Grossly, chRCC is a well-circumscribed unencapsulated mass with solid, homogeneous, and pale tan to dark brown cut surfaces as seen in this case. Gross hemorrhage, necrosis, cystic changes, and a central scar may be seen. Microscopy appearance shows varying proportions of pale cells and eosinophilic cells. The pale cells are large and polygonal with abundant flocculent cytoplasm. The eosinophilic cells are smaller and have granular eosinophilic cytoplasm. The typical chRCC is composed of these two cell types. The tumour cells may dispose in tubular, cystic or papillary formations. ChRCC is not assigned a grade due to its inherent nuclear atypia. Sarcomatoid changes are infrequent (2–8 % of cases) and often show an abrupt transition from the epithelial components.10 Sarcomatoid changes are a sign of aggressive behavior and poor prognosis. Notably, we did not see sarcomatoid differentiation in this case. Absence of sarcomatoid change connotes good prognosis as demonstrated in this case.

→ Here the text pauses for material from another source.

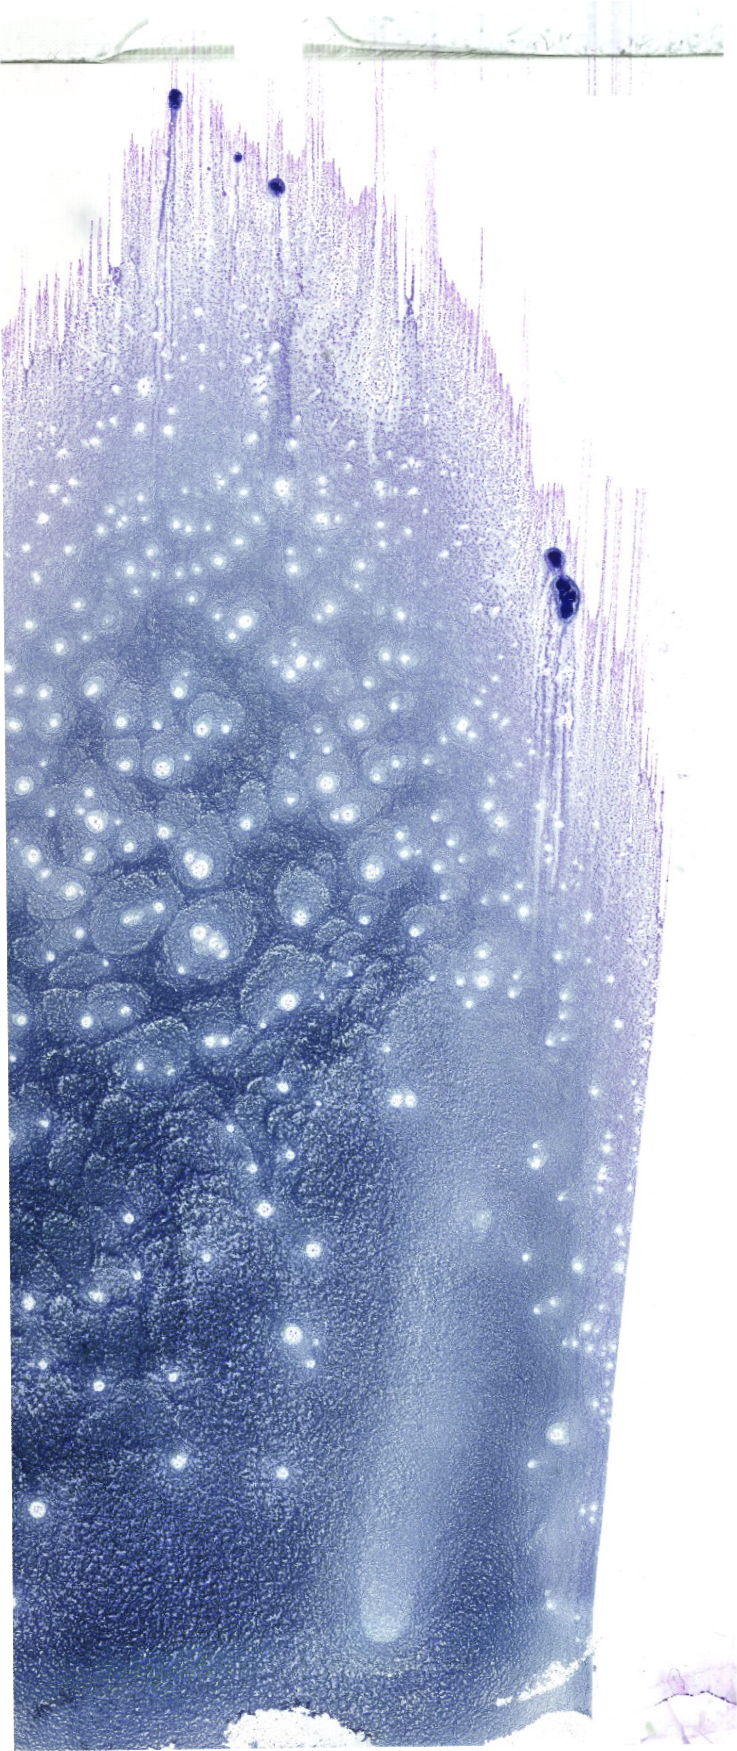
Whole-slide image of a May-Grünwald–Giemsa-stained bone marrow aspirate smear, a low-resolution overview of the entire scanned area, about 20.9 x 49.6 mm. Patient sex: female.
Diagnosis: B Acute Lymphoblastic Leukemia.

Immunohistochemically, the tumor cells in chRCC are diffusely positive for CD117 (C-Kit) and CK7. Renal oncocytoma (RO) has histological similarities with chRCC especially with eosinophilic variant where IHC can help resolve the diagnostic dilemma.11 ChRCC has diffuse, strong positive Ck7 with membranous and cytoplasmic staining in 70% of the tumour cells, whereas it is usually negative for RO as demonstrated in this case study.12
Our patient did well following radical nephrectomy. Radical nephrectomy is the treatment of choice for patient with clinically localized renal cell carcinoma.
We reported the clinical, histological and immunohistochemical evaluation of a rare case of chromophobe RCC. This was discovered incidentally following general health check. He had radical nephrectomy and clinic follow-up 1 year after discharge has been uneventful.